O autocuidado não deve ser mais uma tarefa, diz psicóloga – 25/03/2025 – Equilíbrio


Para a psicóloga Dasha Kiper, existe um processo de desumanização em curso quando se trata de cuidadores de pessoas doentes. “As pessoas dizem coisas como ‘ah, você é cuidador, você é um santo, você é um heroi’”, afirma. Santos e heróis, ela diz, nunca ficam bravos ou são irracionais. “Eles desejam, às vezes, que a pessoa com demência de quem estão cuidando só finalmente morra.”

A frase soa polêmica, mas a autora de “Viagens a Terras Inimagináveis”, uma investigação do mundo de quem cuida de pacientes com doenças neurodegenerativas, diz que a ouve com frequência.
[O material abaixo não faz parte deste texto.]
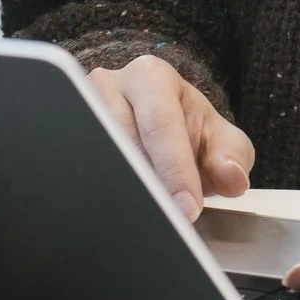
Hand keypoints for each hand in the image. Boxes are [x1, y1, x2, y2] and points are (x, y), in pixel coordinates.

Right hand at [86, 54, 253, 219]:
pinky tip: (116, 216)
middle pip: (122, 140)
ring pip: (95, 157)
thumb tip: (233, 178)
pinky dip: (99, 196)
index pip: (161, 125)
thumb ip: (233, 157)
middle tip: (166, 222)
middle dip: (147, 186)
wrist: (161, 136)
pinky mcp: (66, 139)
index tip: (187, 209)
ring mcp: (78, 110)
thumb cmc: (189, 136)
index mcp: (150, 76)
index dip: (175, 170)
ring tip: (144, 221)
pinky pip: (77, 170)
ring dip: (120, 191)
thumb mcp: (221, 142)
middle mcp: (107, 86)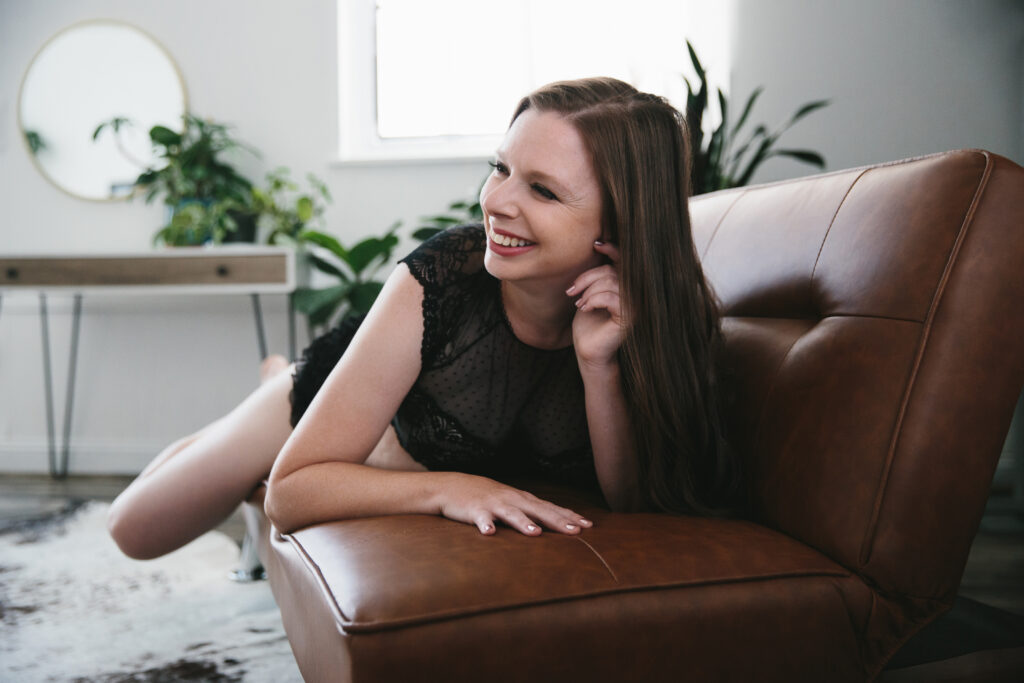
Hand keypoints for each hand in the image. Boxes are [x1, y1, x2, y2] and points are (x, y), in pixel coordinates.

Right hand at [437, 473, 592, 535]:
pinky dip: (485, 525)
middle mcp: (512, 500)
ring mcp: (494, 504)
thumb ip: (532, 512)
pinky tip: (489, 534)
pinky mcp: (474, 511)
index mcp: (523, 500)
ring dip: (523, 523)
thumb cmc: (488, 497)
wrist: (452, 486)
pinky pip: (480, 519)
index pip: (551, 508)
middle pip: (538, 511)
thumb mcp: (512, 502)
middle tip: (575, 531)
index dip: (569, 516)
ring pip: (511, 514)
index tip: (589, 526)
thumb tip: (557, 524)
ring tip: (535, 533)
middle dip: (557, 521)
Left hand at [568, 241, 624, 368]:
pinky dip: (593, 300)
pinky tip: (585, 309)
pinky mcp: (630, 316)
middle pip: (611, 271)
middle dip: (587, 278)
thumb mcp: (591, 293)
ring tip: (579, 303)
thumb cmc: (589, 322)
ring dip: (588, 291)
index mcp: (628, 286)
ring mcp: (636, 305)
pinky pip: (610, 297)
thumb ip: (599, 275)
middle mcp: (636, 294)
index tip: (595, 245)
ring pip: (610, 282)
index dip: (612, 249)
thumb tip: (597, 245)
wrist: (588, 349)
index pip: (625, 261)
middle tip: (572, 291)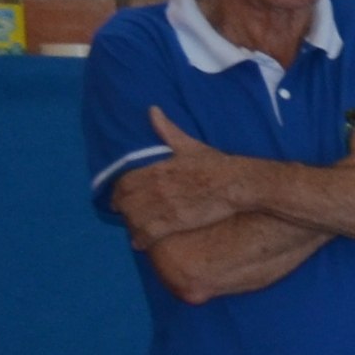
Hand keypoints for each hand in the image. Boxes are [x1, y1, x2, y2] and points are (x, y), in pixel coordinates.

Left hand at [118, 105, 254, 239]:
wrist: (237, 184)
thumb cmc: (217, 165)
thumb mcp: (190, 145)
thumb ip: (168, 131)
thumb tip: (153, 111)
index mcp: (158, 168)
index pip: (125, 182)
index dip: (117, 192)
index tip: (117, 198)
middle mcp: (156, 187)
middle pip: (127, 201)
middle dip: (122, 210)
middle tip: (122, 215)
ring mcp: (165, 205)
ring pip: (135, 218)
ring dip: (131, 225)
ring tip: (132, 231)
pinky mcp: (176, 221)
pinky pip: (149, 232)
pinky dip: (141, 239)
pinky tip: (138, 244)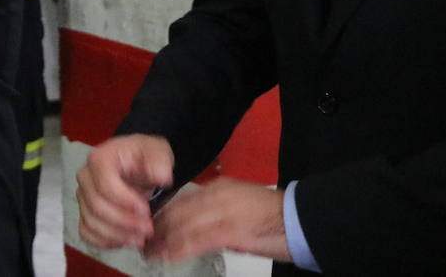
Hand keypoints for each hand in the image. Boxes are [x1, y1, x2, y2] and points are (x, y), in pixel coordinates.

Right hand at [76, 134, 173, 249]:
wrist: (137, 162)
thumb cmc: (144, 156)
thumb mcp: (157, 151)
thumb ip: (159, 162)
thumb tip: (161, 178)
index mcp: (99, 159)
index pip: (105, 185)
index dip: (125, 202)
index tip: (147, 211)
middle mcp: (85, 176)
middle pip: (97, 206)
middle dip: (124, 222)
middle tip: (148, 229)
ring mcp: (83, 196)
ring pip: (91, 222)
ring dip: (117, 235)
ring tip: (140, 239)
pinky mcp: (85, 212)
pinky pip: (87, 232)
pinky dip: (103, 241)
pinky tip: (123, 241)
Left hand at [145, 176, 290, 262]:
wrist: (302, 218)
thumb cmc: (274, 217)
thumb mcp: (239, 207)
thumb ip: (217, 212)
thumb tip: (197, 227)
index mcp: (218, 189)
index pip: (181, 202)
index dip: (163, 217)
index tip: (150, 228)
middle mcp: (216, 196)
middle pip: (177, 213)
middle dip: (158, 229)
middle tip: (144, 244)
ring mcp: (222, 213)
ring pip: (183, 226)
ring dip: (163, 242)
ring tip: (150, 254)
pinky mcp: (230, 231)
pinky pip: (197, 240)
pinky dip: (179, 249)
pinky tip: (167, 256)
Kiper coordena iniciativas de acolhimento psicológico para esses cuidadores. Um dos aspectos que ela enfatiza é o papel do autocuidado. “Falar sobre isso exige cautela porque insistir que um cuidador se cuide pode soar como mais uma tarefa”, diz.
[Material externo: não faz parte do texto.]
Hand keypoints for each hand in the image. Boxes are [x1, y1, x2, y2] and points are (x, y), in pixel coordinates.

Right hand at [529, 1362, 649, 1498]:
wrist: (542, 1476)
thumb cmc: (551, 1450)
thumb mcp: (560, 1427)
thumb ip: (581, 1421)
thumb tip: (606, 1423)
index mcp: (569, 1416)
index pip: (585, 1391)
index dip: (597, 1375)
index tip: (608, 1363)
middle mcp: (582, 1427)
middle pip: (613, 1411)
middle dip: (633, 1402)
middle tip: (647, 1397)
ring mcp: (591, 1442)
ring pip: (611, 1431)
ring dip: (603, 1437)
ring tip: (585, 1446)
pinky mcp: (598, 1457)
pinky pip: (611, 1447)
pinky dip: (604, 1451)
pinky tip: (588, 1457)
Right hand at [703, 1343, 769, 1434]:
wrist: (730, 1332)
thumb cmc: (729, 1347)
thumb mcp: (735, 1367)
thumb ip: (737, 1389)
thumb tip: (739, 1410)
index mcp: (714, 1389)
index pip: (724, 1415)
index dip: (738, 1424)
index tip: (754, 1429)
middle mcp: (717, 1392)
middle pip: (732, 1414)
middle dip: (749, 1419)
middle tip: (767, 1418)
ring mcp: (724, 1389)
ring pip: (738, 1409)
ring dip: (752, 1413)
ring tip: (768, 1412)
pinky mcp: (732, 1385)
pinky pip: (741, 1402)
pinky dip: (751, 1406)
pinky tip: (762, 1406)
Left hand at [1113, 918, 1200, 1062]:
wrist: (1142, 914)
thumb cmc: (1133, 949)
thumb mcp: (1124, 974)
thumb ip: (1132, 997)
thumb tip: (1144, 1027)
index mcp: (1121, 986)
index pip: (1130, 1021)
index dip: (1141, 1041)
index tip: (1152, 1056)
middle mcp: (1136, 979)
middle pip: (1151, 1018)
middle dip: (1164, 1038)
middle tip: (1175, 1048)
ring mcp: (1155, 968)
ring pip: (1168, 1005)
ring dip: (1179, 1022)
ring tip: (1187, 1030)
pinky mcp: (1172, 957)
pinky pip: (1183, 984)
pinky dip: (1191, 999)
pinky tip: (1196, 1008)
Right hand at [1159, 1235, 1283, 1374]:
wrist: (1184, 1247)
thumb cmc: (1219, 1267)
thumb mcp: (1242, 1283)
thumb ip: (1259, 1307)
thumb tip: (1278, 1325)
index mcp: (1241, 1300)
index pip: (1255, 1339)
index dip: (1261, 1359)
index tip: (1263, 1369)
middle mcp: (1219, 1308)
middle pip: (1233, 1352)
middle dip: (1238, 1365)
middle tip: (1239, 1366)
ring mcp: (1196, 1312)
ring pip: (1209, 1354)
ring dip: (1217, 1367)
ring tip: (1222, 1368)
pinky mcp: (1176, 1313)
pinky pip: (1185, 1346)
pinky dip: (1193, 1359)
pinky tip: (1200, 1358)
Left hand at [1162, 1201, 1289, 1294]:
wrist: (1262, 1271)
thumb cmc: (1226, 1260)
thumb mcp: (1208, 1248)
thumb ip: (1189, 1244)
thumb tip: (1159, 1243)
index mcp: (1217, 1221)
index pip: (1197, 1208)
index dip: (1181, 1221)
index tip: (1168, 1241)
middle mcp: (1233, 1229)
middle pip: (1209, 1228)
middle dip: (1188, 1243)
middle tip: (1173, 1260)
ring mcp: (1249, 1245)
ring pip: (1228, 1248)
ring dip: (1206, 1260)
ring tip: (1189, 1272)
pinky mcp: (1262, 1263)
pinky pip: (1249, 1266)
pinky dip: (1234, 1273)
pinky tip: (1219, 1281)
Ela afirma que o processo de se cuidar em meio à tarefa de cuidar de outra pessoa ganha contornos específicos em casos de demência e doenças neurodegenerativas. “São doenças que não duram seis meses. É uma maratona. É necessário pensar no longo prazo e se preservar.”

Essa autopreservação de que ela fala pode ter muitas caras, e cada pessoa deve se questionar sobre que tipo de atitude ou atividade vai causar esse efeito. Pode ser algo como sair de casa para um passeio, ir ao salão de beleza, encontrar os amigos.

Parecem pequenos passos, mas que, segundo Kiper, podem ser um salto para os cuidadores. “É [um processo de] pedir que essas pessoas coloquem as necessidades delas acima das do outro”. Ela explica que, em muitos casos, eles sentem que não podem se separar dos pacientes e ficam o tempo todo isolados nas tarefas de cuidado.

A psicóloga diz acreditar que os casos de doenças neurodegenerativas têm aspectos específicos que tornam ainda mais urgente que os cuidadores também se cuidem.

“O autocuidado é importante porque a demência destrói a necessidade que nossos cérebros têm de conexão humana. Autocuidado, nesse caso, é que o cuidador tenha um lugar em que possa criar essas conexões, que não existem mais naquela outra relação”, diz.

A convivência com pacientes com demência pode ser desafiadora. A psicóloga explica que são pessoas que passam a viver num ambiente interno em que tudo é confuso. Isso se soma ao declínio da capacidade de controlar o humor. A questão é que, ao observar os cuidadores, ela diz ter notado que um processo parecido ocorre com eles, mas sem a estrutura neurológica para que isso se explique.

É o que ocorre quando uma pessoa grita com a mãe de 90 anos com Alzheimer e se sente terrível logo depois. “Temos o aparato para entender o motivo de uma pessoa com demência se comportar assim, mas não para entender se um cuidador o fizer”, afirma.

Para Kiper, não é só o cérebro doente que sofre e se desconfigura. “São, no mínimo, duas mentes em perigo”, diz. “Normalmente, é uma família toda.”

Tal cenário, segundo a autora, demanda uma mentalidade à parte. São doenças que exigem que os cuidadores não briguem com os pacientes, já que é impossível discutir.

Ela diz acreditar que, embora os seres humanos sejam bons lidando com o estresse, isso ocorre quando a dificuldade é compartilhada. “Isso ajuda a regular nossas emoções, a pensar com clareza, nos faz tomar decisões mais inteligentes e cuidadosas”, afirma. Com a solidão do cuidado com a demência, isso tudo entra em declínio. “Falta a conexão que nos daria essa estabilidade em tempos difíceis.”

É por causa dessa desconexão que Kiper ressalta a importância da socialização como ferramenta de autocuidado.

“Quando uma pessoa tem demência, é impossível compartilhar o mundo com ela”, diz. “Se alguém tem câncer, podemos reclamar de um médico juntos, podemos nos preocupar juntos com o futuro. Na demência, não só isso se torna impossível como o paciente muitas vezes insiste que não há nada de errado.”

Kiper afirma que, no caso de seus pacientes cuidadores, são aqueles pequenos passos —ir ao salão, encontrar os amigos— que furam o ciclo de solidão. Ter uma vida fora do papel de cuidado é importante, inclusive tendo em vista que esta é uma função que chega ao fim.

“Quando você perder essa pessoa, não quero que a sua identidade e seu senso de propósito se percam junto. E é comum que cuidadores, ao perder aquela pessoa de que cuidam, fiquem sem senso de identidade. Mesmo se for uma identidade que foi imposta a eles.”